■ Brief A ■
Answer these questions from the passage on HP's webOS plans:
(i) What code name is given for HP's first webOS tablet?
(ii) From which company did HP buy webOS, according to Todd Bradley?
(iii) According to Gartner, what was HP's standing in the US during the holiday quarter?
■ Brief B ■
Proceed with the passage on HP's webOS plans, picking up after its final sentence.

■ Selected extract ■
Hewlett-Packard confirmed what most tech watchers have been suspecting all along, that webOS operating system will soon power not just smartphones and tablets from the company, but netbooks as well.

And if the company think webOS is well suited to run on netbooks, it could – and we’re taking a wild guess here – one day run on notebooks and desktops, like Google’s Chrome OS will.

HP’s first webOS tablet code-named Hurricane is rumored to be out soon. Note that the image on the right is a mockup of an HP slate running webOS rather than the actual prototype shot.

Todd Bradley, executive vice president of HP?s personal systems group, said in a CNBC interview seen below that his company is hard at work creating their inaugural tablet powered by webOS:

We are totally focused on the tablet market, totally focused on enabling that with webOS, which we bought over the summer from Palm. We believe that the tablet is one piece of that ecosystem, one piece of the (always) connected experience that we are going to create.

The webOS is the first truly Web-based operating system that is differentiated from anything that is on the market today. webOS is the only true multi-tasking operating system: we can have twenty different applications working simultaneously. 

According to Gartner, HP was the leading computer vendor in the US in terms of unit shipments during the holiday quarter. HP’s training website for resellers confirms Bradley’s words by mentioning the synergy resulting from smartphones, slates and netbooks all running the same operating system, webOS.

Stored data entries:
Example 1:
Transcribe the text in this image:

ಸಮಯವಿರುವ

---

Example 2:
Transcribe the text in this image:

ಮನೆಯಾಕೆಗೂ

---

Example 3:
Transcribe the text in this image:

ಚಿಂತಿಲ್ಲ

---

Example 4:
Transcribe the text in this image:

■ Exercise result A ■
(i) Hurricane.
(ii) Palm.
(iii) HP was the leading computer vendor in the US in terms of unit shipments.

■ Exercise result B ■
HP is scheduled to host a "broad public show" in San Francisco on Wednesday, February 9, to discuss new webOS version and the devices that will run it. HP, which scrapped its Windows 7-powered slate PC in mid-2010 over poor performance and battery life is adamant to get back in the game.

HP’s $1.2 billion Palm acquisition in April of 2008 was, watchers think, motivated by the smartphone maker’s resource-savvy operating system that’s said to scale from small factor devices like smartphones to regular computers.

The computer maker pledged at the time to put webOS into their high-end peripherals like printers, but this is the first time they’re explicitly mentioning netbooks. On the other hand, a webOS-powered netbook from HP may not be like your regular netbook and could instead file as an oversized tablet with a physical keyboard and a dock to turn it into a portable computer.